I feel like characterising Pandas as "improving on" Numpy/SciPy misses much of the point. Numpy/Scipy are quite focussed on efficient numeric calculation and solving numeric problems of the sort that scientists and engineers often solve. If your problem starts out with formulae and involves numerical solution from there, you're probably good with those two.
Pandas is much more aligned with problems that start with data stored in files or databases and which contain strings as well as numbers. Consider the problem of reading data from a database query. In Pandas, you can
read_sql_query
directly and have a usable version of the data in one line. There is no equivalent functionality in Numpy/SciPy.

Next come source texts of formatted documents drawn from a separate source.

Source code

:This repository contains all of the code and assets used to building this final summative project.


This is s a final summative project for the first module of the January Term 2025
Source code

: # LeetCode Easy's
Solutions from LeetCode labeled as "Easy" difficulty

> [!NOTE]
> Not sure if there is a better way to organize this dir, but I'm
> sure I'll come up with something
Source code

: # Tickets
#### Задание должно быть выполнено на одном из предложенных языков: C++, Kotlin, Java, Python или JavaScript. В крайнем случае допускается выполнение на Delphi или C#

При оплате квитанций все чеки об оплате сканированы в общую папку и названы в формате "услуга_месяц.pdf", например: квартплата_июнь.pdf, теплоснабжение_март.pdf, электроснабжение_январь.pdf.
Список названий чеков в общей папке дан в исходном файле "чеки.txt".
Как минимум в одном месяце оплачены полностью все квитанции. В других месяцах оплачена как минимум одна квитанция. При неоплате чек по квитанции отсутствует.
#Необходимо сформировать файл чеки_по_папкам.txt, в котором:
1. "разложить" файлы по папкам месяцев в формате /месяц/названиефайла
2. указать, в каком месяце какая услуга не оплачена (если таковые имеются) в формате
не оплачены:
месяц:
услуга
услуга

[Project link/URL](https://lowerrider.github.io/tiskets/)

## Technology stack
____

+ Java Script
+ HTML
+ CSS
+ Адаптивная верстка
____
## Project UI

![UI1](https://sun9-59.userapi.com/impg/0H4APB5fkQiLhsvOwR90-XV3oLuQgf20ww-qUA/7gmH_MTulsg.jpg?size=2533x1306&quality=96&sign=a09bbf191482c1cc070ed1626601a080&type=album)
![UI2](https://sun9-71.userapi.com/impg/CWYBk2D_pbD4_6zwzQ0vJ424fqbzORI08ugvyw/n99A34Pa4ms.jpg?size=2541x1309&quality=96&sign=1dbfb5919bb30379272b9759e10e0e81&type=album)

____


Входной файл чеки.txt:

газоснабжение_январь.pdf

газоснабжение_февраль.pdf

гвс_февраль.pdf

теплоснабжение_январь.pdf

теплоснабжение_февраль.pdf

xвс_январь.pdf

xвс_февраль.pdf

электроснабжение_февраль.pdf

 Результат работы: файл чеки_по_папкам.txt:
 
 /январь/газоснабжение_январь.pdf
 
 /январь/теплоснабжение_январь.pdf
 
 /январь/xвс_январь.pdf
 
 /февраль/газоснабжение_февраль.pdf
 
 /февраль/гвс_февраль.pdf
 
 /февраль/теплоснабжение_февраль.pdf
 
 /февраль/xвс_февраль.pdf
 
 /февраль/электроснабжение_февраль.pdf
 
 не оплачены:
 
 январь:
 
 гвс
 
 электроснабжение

For data featuring strings or discrete rather than continuous data, there is no equivalent to the
groupby
capability, or the database-like joining of tables on matching values.
对于时间序列来说,使用日期时间索引可以使
处理时间序列数据更加方便,您可以平滑地重新采样到不同的间隔,填充值并且非常容易地绘制系列。
由于我的许多问题最初都在电子表格中出现,因此我也非常感激在
.xls
和
.xlsx
格式中相对透明地处理Excel文件的
统一接口。
此外,还有更大的生态系统,例如seaborn等软件包,使得比基本的numpy/scipy工具更流畅的统计分析和模型拟合成为可能。